== TO DO ==
Please write out the listing exactly, leaving each picture out.

== RECORDED DATA ==

* * * *

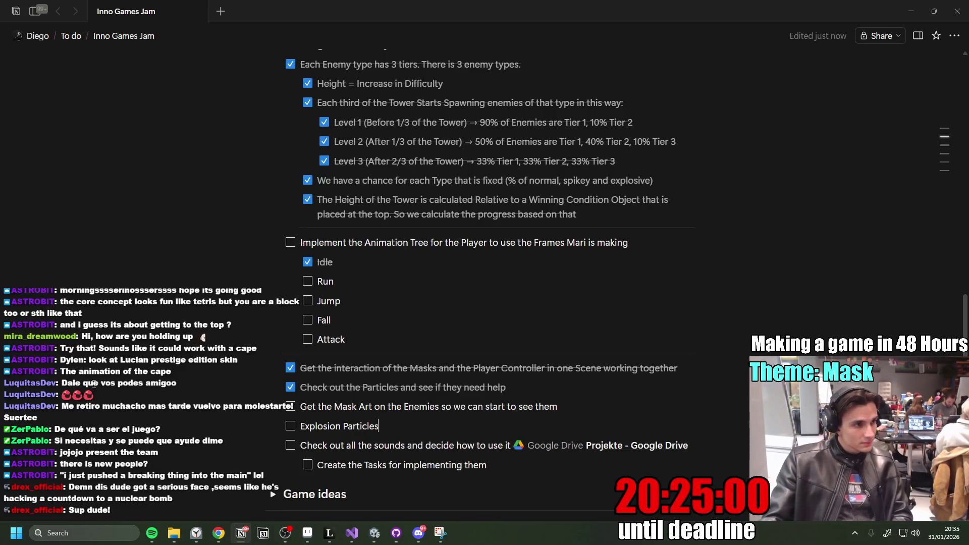
Open the Player prefab and resize panels for a taller, wider Scene view and smaller console.
left_click(375, 533)
left_click(131, 91)
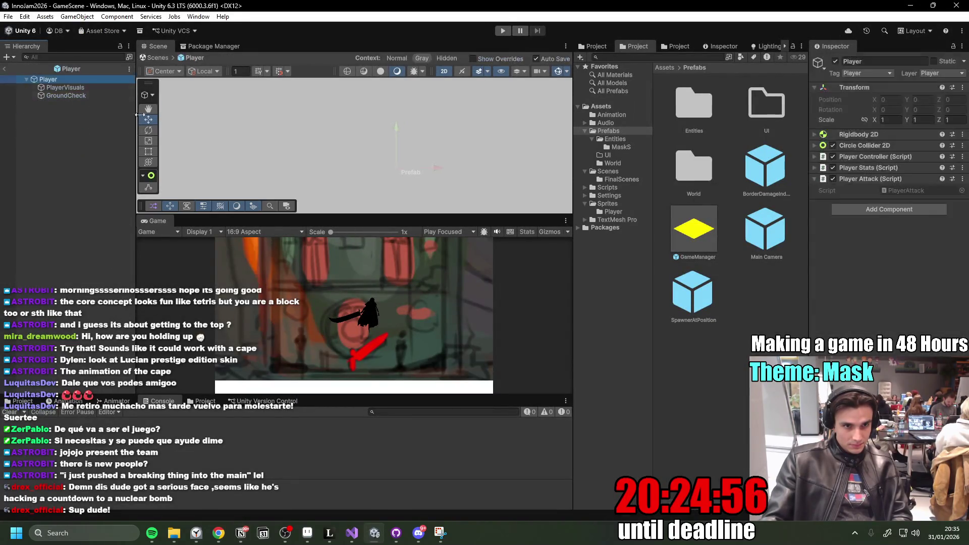
left_click_drag(348, 222, 353, 255)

* * * *

== ANSWER BOX ==
Open the Player prefab and resize panels for a taller, wider Scene view and smaller console.
left_click(375, 533)
left_click(131, 91)
left_click_drag(348, 222, 353, 255)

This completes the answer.